**INPUT FOR THIS TASK**
◆ ◆ ◆ ◆ ◆

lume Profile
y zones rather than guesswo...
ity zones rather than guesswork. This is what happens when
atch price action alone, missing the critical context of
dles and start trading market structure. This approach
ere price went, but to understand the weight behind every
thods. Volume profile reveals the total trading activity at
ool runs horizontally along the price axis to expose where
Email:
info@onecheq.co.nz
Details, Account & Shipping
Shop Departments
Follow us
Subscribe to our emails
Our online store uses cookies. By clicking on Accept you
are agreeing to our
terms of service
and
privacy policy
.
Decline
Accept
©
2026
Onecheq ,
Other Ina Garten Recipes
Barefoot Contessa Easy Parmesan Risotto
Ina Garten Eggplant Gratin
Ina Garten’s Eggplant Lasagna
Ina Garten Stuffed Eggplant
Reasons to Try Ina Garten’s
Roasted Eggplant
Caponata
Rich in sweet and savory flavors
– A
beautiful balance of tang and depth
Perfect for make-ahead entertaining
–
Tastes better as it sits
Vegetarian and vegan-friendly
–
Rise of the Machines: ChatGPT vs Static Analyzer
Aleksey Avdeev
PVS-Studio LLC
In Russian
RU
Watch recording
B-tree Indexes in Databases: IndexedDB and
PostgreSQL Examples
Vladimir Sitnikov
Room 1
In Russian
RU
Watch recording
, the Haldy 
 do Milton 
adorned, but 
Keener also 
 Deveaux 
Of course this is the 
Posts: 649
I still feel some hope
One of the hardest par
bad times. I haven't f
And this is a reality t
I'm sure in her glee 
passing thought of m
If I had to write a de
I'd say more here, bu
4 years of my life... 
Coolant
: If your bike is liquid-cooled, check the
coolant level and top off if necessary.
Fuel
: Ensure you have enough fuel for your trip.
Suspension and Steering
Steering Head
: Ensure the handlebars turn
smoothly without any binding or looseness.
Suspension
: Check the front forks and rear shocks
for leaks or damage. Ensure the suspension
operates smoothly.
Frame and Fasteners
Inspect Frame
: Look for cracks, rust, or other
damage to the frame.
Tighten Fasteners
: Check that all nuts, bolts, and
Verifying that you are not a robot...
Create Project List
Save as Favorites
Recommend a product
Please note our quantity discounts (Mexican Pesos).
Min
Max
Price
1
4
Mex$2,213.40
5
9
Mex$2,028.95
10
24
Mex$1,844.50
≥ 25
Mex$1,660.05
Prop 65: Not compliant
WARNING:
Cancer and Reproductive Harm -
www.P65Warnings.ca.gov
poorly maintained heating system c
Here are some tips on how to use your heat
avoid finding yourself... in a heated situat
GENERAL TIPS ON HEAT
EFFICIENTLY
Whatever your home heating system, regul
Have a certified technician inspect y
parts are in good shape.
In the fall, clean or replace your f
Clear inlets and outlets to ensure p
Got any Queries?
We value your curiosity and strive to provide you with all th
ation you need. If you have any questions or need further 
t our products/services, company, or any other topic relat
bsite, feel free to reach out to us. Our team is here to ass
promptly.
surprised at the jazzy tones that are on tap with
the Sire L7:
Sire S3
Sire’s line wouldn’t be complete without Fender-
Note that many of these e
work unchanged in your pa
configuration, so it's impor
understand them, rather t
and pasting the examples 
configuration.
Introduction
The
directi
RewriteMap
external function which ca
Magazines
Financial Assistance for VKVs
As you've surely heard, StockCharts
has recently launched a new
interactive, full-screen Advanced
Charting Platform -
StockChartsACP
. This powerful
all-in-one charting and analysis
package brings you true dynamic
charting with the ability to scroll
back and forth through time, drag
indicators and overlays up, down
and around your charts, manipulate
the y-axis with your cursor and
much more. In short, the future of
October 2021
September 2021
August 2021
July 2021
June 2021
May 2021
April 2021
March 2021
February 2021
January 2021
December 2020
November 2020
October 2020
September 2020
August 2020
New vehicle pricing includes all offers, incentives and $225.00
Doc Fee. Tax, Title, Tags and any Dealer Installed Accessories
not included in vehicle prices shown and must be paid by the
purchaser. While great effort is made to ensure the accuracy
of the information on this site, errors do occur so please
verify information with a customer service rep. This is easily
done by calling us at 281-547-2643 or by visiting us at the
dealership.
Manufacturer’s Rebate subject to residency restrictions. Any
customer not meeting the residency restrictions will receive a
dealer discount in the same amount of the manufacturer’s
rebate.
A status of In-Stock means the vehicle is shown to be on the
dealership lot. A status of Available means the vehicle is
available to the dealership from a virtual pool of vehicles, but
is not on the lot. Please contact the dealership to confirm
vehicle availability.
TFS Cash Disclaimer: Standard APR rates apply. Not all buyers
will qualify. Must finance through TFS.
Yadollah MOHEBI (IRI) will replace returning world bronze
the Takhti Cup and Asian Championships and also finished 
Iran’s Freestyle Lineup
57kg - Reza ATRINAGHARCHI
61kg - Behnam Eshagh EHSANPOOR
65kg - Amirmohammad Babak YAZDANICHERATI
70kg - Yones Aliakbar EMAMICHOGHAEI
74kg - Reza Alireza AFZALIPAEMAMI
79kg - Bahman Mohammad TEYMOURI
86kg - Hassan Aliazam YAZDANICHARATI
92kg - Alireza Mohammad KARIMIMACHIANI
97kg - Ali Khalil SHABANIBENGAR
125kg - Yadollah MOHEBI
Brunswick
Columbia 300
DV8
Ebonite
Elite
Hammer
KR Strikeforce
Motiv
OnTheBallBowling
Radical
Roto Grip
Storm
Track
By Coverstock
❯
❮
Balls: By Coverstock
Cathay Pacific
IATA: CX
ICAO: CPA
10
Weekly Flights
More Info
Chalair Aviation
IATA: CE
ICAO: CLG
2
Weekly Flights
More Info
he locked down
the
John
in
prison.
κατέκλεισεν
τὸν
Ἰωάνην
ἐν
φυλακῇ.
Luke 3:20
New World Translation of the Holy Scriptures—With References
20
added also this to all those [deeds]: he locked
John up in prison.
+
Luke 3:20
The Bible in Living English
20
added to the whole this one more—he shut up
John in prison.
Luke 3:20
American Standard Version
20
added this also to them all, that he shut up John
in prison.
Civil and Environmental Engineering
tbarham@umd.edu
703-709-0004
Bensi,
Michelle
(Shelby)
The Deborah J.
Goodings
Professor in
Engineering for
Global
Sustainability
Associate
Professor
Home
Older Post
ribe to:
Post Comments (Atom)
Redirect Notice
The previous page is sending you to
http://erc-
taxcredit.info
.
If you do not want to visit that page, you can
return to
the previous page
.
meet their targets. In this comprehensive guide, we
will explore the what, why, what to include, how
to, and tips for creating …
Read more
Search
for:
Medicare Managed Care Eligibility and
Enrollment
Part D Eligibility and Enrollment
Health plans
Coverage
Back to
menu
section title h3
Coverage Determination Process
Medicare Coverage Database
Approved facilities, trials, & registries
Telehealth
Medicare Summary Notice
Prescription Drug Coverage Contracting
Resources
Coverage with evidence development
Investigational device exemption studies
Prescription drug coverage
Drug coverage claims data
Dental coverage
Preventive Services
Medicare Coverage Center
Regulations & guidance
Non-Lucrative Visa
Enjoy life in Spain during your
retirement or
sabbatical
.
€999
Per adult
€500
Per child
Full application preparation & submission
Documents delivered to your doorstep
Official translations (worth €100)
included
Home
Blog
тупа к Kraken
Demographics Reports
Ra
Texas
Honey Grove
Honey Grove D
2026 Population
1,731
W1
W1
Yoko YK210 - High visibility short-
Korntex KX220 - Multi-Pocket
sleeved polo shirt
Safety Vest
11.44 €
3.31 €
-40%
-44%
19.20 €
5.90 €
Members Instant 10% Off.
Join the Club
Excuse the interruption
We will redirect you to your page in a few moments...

◆ ◆ ◆ ◆ ◆

**HOW TO COMPLETE THIS TASK**
Copy the text of every entry above line by line, keeping each line's wording, spelling and punctuation unchanged.

**TASK ANSWER**
lume Profile
y zones rather than guesswo...
ity zones rather than guesswork. This is what happens when
atch price action alone, missing the critical context of
dles and start trading market structure. This approach
ere price went, but to understand the weight behind every
thods. Volume profile reveals the total trading activity at
ool runs horizontally along the price axis to expose where
Email:
info@onecheq.co.nz
Details, Account & Shipping
Shop Departments
Follow us
Subscribe to our emails
Our online store uses cookies. By clicking on Accept you
are agreeing to our
terms of service
and
privacy policy
.
Decline
Accept
©
2026
Onecheq ,
Other Ina Garten Recipes
Barefoot Contessa Easy Parmesan Risotto
Ina Garten Eggplant Gratin
Ina Garten’s Eggplant Lasagna
Ina Garten Stuffed Eggplant
Reasons to Try Ina Garten’s
Roasted Eggplant
Caponata
Rich in sweet and savory flavors
– A
beautiful balance of tang and depth
Perfect for make-ahead entertaining
–
Tastes better as it sits
Vegetarian and vegan-friendly
–
Rise of the Machines: ChatGPT vs Static Analyzer
Aleksey Avdeev
PVS-Studio LLC
In Russian
RU
Watch recording
B-tree Indexes in Databases: IndexedDB and
PostgreSQL Examples
Vladimir Sitnikov
Room 1
In Russian
RU
Watch recording
, the Haldy 
 do Milton 
adorned, but 
Keener also 
 Deveaux 
Of course this is the 
Posts: 649
I still feel some hope
One of the hardest par
bad times. I haven't f
And this is a reality t
I'm sure in her glee 
passing thought of m
If I had to write a de
I'd say more here, bu
4 years of my life... 
Coolant
: If your bike is liquid-cooled, check the
coolant level and top off if necessary.
Fuel
: Ensure you have enough fuel for your trip.
Suspension and Steering
Steering Head
: Ensure the handlebars turn
smoothly without any binding or looseness.
Suspension
: Check the front forks and rear shocks
for leaks or damage. Ensure the suspension
operates smoothly.
Frame and Fasteners
Inspect Frame
: Look for cracks, rust, or other
damage to the frame.
Tighten Fasteners
: Check that all nuts, bolts, and
Verifying that you are not a robot...
Create Project List
Save as Favorites
Recommend a product
Please note our quantity discounts (Mexican Pesos).
Min
Max
Price
1
4
Mex$2,213.40
5
9
Mex$2,028.95
10
24
Mex$1,844.50
≥ 25
Mex$1,660.05
Prop 65: Not compliant
WARNING:
Cancer and Reproductive Harm -
www.P65Warnings.ca.gov
poorly maintained heating system c
Here are some tips on how to use your heat
avoid finding yourself... in a heated situat
GENERAL TIPS ON HEAT
EFFICIENTLY
Whatever your home heating system, regul
Have a certified technician inspect y
parts are in good shape.
In the fall, clean or replace your f
Clear inlets and outlets to ensure p
Got any Queries?
We value your curiosity and strive to provide you with all th
ation you need. If you have any questions or need further 
t our products/services, company, or any other topic relat
bsite, feel free to reach out to us. Our team is here to ass
promptly.
surprised at the jazzy tones that are on tap with
the Sire L7:
Sire S3
Sire’s line wouldn’t be complete without Fender-
Note that many of these e
work unchanged in your pa
configuration, so it's impor
understand them, rather t
and pasting the examples 
configuration.
Introduction
The
directi
RewriteMap
external function which ca
Magazines
Financial Assistance for VKVs
As you've surely heard, StockCharts
has recently launched a new
interactive, full-screen Advanced
Charting Platform -
StockChartsACP
. This powerful
all-in-one charting and analysis
package brings you true dynamic
charting with the ability to scroll
back and forth through time, drag
indicators and overlays up, down
and around your charts, manipulate
the y-axis with your cursor and
much more. In short, the future of
October 2021
September 2021
August 2021
July 2021
June 2021
May 2021
April 2021
March 2021
February 2021
January 2021
December 2020
November 2020
October 2020
September 2020
August 2020
New vehicle pricing includes all offers, incentives and $225.00
Doc Fee. Tax, Title, Tags and any Dealer Installed Accessories
not included in vehicle prices shown and must be paid by the
purchaser. While great effort is made to ensure the accuracy
of the information on this site, errors do occur so please
verify information with a customer service rep. This is easily
done by calling us at 281-547-2643 or by visiting us at the
dealership.
Manufacturer’s Rebate subject to residency restrictions. Any
customer not meeting the residency restrictions will receive a
dealer discount in the same amount of the manufacturer’s
rebate.
A status of In-Stock means the vehicle is shown to be on the
dealership lot. A status of Available means the vehicle is
available to the dealership from a virtual pool of vehicles, but
is not on the lot. Please contact the dealership to confirm
vehicle availability.
TFS Cash Disclaimer: Standard APR rates apply. Not all buyers
will qualify. Must finance through TFS.
Yadollah MOHEBI (IRI) will replace returning world bronze
the Takhti Cup and Asian Championships and also finished 
Iran’s Freestyle Lineup
57kg - Reza ATRINAGHARCHI
61kg - Behnam Eshagh EHSANPOOR
65kg - Amirmohammad Babak YAZDANICHERATI
70kg - Yones Aliakbar EMAMICHOGHAEI
74kg - Reza Alireza AFZALIPAEMAMI
79kg - Bahman Mohammad TEYMOURI
86kg - Hassan Aliazam YAZDANICHARATI
92kg - Alireza Mohammad KARIMIMACHIANI
97kg - Ali Khalil SHABANIBENGAR
125kg - Yadollah MOHEBI
Brunswick
Columbia 300
DV8
Ebonite
Elite
Hammer
KR Strikeforce
Motiv
OnTheBallBowling
Radical
Roto Grip
Storm
Track
By Coverstock
❯
❮
Balls: By Coverstock
Cathay Pacific
IATA: CX
ICAO: CPA
10
Weekly Flights
More Info
Chalair Aviation
IATA: CE
ICAO: CLG
2
Weekly Flights
More Info
he locked down
the
John
in
prison.
κατέκλεισεν
τὸν
Ἰωάνην
ἐν
φυλακῇ.
Luke 3:20
New World Translation of the Holy Scriptures—With References
20
added also this to all those [deeds]: he locked
John up in prison.
+
Luke 3:20
The Bible in Living English
20
added to the whole this one more—he shut up
John in prison.
Luke 3:20
American Standard Version
20
added this also to them all, that he shut up John
in prison.
Civil and Environmental Engineering
tbarham@umd.edu
703-709-0004
Bensi,
Michelle
(Shelby)
The Deborah J.
Goodings
Professor in
Engineering for
Global
Sustainability
Associate
Professor
Home
Older Post
ribe to:
Post Comments (Atom)
Redirect Notice
The previous page is sending you to
http://erc-
taxcredit.info
.
If you do not want to visit that page, you can
return to
the previous page
.
meet their targets. In this comprehensive guide, we
will explore the what, why, what to include, how
to, and tips for creating …
Read more
Search
for:
Medicare Managed Care Eligibility and
Enrollment
Part D Eligibility and Enrollment
Health plans
Coverage
Back to
menu
section title h3
Coverage Determination Process
Medicare Coverage Database
Approved facilities, trials, & registries
Telehealth
Medicare Summary Notice
Prescription Drug Coverage Contracting
Resources
Coverage with evidence development
Investigational device exemption studies
Prescription drug coverage
Drug coverage claims data
Dental coverage
Preventive Services
Medicare Coverage Center
Regulations & guidance
Non-Lucrative Visa
Enjoy life in Spain during your
retirement or
sabbatical
.
€999
Per adult
€500
Per child
Full application preparation & submission
Documents delivered to your doorstep
Official translations (worth €100)
included
Home
Blog
тупа к Kraken
Demographics Reports
Ra
Texas
Honey Grove
Honey Grove D
2026 Population
1,731
W1
W1
Yoko YK210 - High visibility short-
Korntex KX220 - Multi-Pocket
sleeved polo shirt
Safety Vest
11.44 €
3.31 €
-40%
-44%
19.20 €
5.90 €
Members Instant 10% Off.
Join the Club
Excuse the interruption
We will redirect you to your page in a few moments...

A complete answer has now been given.